● **Exercise description**
Go through the records line by line from the top and repeat each one exactly, ending with the line that contains "staining is present".

[Records from a data source]
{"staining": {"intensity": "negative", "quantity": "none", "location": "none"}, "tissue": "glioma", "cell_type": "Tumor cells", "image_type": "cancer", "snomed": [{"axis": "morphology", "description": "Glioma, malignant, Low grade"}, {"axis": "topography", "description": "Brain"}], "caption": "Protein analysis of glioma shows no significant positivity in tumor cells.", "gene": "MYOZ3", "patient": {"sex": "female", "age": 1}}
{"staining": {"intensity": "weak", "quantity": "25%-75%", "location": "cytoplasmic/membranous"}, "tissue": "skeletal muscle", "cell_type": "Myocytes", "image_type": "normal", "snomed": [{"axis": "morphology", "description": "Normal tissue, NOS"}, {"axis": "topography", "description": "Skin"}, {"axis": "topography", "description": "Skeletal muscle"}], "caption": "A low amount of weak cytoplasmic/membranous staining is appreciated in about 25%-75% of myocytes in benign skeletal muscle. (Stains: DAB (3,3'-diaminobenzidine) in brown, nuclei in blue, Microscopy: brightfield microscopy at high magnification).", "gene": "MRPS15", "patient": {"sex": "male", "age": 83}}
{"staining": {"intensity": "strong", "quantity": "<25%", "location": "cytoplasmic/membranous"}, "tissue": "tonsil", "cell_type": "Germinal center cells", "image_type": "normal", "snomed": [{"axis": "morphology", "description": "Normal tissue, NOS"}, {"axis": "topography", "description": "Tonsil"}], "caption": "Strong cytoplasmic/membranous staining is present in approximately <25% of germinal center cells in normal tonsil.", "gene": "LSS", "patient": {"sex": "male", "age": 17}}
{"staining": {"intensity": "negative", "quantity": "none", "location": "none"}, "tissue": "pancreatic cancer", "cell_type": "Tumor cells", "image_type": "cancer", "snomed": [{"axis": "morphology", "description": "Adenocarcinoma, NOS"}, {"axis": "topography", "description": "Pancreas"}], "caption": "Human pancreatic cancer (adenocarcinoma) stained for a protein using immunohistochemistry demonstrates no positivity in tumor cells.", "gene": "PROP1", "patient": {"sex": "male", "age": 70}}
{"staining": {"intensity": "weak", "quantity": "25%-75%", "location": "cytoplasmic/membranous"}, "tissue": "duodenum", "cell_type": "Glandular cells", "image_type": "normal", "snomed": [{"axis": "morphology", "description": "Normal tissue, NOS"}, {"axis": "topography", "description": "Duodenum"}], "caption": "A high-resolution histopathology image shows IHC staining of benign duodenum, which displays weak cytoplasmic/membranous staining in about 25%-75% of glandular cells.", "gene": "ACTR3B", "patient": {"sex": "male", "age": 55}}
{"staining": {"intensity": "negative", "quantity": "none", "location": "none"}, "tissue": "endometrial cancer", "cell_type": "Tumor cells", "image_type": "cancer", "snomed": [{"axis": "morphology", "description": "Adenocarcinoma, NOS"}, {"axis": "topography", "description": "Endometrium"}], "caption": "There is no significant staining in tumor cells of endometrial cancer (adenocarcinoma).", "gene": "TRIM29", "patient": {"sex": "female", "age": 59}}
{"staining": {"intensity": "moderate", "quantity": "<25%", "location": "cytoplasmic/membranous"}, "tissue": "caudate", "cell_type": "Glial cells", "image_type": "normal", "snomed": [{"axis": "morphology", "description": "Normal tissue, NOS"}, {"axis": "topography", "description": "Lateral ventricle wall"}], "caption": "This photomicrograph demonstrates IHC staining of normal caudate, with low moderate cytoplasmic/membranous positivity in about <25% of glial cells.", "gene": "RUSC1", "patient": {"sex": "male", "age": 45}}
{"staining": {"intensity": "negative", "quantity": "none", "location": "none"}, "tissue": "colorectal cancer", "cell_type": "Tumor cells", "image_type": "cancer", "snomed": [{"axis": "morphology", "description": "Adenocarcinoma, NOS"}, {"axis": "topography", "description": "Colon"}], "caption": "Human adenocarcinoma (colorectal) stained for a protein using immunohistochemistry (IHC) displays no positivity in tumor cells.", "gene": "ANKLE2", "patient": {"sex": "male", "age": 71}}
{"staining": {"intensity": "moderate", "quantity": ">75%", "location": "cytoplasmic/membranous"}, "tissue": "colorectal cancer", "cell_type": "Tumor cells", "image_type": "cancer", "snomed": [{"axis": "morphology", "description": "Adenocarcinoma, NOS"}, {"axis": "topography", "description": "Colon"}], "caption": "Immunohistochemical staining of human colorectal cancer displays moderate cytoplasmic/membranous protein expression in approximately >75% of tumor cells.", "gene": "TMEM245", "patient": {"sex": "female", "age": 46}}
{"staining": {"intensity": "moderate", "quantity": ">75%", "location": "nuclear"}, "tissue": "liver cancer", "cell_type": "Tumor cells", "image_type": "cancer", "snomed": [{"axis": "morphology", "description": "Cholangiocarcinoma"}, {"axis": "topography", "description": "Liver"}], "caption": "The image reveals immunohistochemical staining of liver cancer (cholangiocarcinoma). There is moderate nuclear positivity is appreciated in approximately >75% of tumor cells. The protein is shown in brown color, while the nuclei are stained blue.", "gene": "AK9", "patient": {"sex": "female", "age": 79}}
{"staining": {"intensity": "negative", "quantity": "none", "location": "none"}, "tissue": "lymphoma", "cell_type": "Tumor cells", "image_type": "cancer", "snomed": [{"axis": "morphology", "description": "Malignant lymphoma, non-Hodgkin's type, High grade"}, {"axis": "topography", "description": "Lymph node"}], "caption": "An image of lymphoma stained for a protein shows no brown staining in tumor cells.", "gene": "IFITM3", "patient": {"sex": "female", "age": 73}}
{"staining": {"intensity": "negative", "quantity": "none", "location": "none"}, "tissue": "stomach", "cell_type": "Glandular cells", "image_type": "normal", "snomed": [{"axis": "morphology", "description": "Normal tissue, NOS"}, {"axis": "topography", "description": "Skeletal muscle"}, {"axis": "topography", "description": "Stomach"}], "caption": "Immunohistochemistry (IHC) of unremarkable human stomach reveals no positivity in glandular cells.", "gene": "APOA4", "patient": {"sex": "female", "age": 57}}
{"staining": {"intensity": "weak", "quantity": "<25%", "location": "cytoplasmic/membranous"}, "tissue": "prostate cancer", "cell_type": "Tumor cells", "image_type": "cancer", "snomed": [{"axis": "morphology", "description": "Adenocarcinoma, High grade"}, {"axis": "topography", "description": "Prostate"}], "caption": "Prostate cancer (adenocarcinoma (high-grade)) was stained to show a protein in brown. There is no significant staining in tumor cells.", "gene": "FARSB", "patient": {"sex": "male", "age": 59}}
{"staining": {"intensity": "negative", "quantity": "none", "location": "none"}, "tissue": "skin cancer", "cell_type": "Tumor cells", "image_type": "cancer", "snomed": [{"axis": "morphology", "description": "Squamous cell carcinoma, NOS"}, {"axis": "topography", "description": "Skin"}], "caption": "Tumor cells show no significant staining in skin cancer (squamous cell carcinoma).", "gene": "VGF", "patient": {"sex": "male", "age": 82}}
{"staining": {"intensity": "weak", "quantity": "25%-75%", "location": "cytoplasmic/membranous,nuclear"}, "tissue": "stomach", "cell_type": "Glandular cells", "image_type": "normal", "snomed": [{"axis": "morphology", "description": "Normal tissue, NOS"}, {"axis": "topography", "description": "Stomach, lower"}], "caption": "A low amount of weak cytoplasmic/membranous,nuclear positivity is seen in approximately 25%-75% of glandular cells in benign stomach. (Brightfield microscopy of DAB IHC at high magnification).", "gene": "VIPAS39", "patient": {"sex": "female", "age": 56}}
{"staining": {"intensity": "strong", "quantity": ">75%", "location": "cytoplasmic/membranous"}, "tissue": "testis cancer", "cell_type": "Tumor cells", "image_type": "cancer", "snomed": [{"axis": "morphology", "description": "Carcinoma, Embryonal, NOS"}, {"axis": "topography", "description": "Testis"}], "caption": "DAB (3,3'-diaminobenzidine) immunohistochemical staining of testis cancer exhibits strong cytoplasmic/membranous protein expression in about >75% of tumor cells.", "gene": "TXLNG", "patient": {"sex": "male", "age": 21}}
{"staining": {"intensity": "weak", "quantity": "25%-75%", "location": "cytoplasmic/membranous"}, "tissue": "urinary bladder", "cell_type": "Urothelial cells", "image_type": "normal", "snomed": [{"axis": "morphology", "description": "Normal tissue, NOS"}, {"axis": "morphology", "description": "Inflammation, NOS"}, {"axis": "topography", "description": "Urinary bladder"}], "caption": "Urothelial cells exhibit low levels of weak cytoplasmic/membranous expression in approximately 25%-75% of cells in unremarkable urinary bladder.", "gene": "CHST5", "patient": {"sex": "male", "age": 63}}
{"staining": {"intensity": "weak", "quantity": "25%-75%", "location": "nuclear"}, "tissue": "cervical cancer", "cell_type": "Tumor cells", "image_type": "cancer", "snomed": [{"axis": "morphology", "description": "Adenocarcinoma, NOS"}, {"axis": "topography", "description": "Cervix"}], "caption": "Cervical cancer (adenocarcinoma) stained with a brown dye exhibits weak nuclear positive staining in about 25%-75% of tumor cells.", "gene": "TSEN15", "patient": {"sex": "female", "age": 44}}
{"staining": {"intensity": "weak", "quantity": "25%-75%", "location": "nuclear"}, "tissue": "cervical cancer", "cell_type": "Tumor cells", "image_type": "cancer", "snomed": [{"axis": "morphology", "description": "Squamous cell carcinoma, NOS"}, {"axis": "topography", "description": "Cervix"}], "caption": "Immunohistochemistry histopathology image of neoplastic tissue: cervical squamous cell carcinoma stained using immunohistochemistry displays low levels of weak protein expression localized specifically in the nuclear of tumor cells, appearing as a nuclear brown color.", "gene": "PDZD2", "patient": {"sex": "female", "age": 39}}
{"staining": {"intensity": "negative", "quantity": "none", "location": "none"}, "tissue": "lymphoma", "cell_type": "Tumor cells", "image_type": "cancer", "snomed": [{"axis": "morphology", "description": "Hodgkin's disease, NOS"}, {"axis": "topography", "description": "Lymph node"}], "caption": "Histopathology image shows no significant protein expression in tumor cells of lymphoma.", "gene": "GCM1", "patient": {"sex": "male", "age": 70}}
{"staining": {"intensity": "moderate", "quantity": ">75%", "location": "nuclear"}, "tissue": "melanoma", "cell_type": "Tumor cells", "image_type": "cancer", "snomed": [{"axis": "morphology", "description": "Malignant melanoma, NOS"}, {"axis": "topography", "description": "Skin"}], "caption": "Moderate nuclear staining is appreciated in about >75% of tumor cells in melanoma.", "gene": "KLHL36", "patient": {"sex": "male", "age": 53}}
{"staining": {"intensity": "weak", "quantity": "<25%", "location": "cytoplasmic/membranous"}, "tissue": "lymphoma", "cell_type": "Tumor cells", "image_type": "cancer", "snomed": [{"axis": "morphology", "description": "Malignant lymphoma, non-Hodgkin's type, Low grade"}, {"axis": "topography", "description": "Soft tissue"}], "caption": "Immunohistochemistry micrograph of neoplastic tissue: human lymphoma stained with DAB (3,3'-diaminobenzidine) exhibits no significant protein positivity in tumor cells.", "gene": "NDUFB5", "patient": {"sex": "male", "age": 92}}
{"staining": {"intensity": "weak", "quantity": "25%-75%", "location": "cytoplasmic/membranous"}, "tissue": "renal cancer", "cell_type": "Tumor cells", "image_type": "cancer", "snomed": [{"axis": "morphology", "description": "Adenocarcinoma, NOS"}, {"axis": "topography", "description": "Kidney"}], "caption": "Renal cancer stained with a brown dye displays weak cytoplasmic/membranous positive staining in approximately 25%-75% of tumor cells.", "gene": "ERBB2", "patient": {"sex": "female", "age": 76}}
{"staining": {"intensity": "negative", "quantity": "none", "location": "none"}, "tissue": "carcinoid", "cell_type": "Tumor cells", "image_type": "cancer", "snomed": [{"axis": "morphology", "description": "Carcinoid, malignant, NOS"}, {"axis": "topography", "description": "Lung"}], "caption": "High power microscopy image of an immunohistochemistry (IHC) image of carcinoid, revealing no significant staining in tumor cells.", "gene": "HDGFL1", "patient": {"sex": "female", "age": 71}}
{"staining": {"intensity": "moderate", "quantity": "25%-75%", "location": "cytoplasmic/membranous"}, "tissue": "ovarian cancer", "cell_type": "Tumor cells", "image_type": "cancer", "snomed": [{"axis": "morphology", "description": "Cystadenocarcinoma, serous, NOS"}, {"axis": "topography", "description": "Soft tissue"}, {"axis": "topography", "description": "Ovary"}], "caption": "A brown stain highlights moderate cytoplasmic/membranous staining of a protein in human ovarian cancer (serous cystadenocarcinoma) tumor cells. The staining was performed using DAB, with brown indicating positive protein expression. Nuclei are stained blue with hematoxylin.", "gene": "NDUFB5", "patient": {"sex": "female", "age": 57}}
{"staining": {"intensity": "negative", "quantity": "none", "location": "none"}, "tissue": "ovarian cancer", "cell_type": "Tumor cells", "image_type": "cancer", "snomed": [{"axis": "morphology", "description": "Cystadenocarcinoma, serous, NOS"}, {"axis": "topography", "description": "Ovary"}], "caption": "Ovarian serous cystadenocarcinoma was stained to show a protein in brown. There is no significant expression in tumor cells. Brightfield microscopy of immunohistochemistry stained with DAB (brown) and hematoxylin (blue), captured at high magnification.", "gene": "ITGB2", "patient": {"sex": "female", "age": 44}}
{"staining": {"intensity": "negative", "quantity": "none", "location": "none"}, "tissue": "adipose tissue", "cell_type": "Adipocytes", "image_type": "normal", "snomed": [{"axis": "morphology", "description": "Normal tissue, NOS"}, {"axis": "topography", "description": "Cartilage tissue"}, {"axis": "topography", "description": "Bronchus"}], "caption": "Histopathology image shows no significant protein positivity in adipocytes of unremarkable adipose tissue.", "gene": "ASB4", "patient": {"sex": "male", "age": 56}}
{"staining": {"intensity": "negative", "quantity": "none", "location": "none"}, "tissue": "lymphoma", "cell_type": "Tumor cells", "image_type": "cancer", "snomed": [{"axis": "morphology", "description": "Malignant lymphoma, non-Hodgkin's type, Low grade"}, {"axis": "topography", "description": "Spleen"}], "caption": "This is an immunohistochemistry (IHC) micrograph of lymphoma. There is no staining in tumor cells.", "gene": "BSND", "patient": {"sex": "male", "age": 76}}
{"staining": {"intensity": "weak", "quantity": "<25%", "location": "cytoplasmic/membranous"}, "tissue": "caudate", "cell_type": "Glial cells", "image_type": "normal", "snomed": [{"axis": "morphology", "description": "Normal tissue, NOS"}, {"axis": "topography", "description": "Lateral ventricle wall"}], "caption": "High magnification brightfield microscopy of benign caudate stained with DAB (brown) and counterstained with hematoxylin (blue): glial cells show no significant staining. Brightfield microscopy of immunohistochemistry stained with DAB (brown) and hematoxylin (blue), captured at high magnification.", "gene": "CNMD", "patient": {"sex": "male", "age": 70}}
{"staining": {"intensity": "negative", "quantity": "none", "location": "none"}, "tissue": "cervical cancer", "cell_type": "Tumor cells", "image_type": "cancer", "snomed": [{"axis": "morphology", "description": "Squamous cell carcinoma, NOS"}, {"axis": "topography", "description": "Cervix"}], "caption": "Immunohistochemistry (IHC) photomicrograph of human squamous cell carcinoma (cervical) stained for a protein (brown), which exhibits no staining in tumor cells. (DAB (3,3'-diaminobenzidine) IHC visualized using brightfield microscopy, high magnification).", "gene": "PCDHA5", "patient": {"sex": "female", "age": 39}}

● **Solution to this problem**
{"staining": {"intensity": "negative", "quantity": "none", "location": "none"}, "tissue": "glioma", "cell_type": "Tumor cells", "image_type": "cancer", "snomed": [{"axis": "morphology", "description": "Glioma, malignant, Low grade"}, {"axis": "topography", "description": "Brain"}], "caption": "Protein analysis of glioma shows no significant positivity in tumor cells.", "gene": "MYOZ3", "patient": {"sex": "female", "age": 1}}
{"staining": {"intensity": "weak", "quantity": "25%-75%", "location": "cytoplasmic/membranous"}, "tissue": "skeletal muscle", "cell_type": "Myocytes", "image_type": "normal", "snomed": [{"axis": "morphology", "description": "Normal tissue, NOS"}, {"axis": "topography", "description": "Skin"}, {"axis": "topography", "description": "Skeletal muscle"}], "caption": "A low amount of weak cytoplasmic/membranous staining is appreciated in about 25%-75% of myocytes in benign skeletal muscle. (Stains: DAB (3,3'-diaminobenzidine) in brown, nuclei in blue, Microscopy: brightfield microscopy at high magnification).", "gene": "MRPS15", "patient": {"sex": "male", "age": 83}}
{"staining": {"intensity": "strong", "quantity": "<25%", "location": "cytoplasmic/membranous"}, "tissue": "tonsil", "cell_type": "Germinal center cells", "image_type": "normal", "snomed": [{"axis": "morphology", "description": "Normal tissue, NOS"}, {"axis": "topography", "description": "Tonsil"}], "caption": "Strong cytoplasmic/membranous staining is present in approximately <25% of germinal center cells in normal tonsil.", "gene": "LSS", "patient": {"sex": "male", "age": 17}}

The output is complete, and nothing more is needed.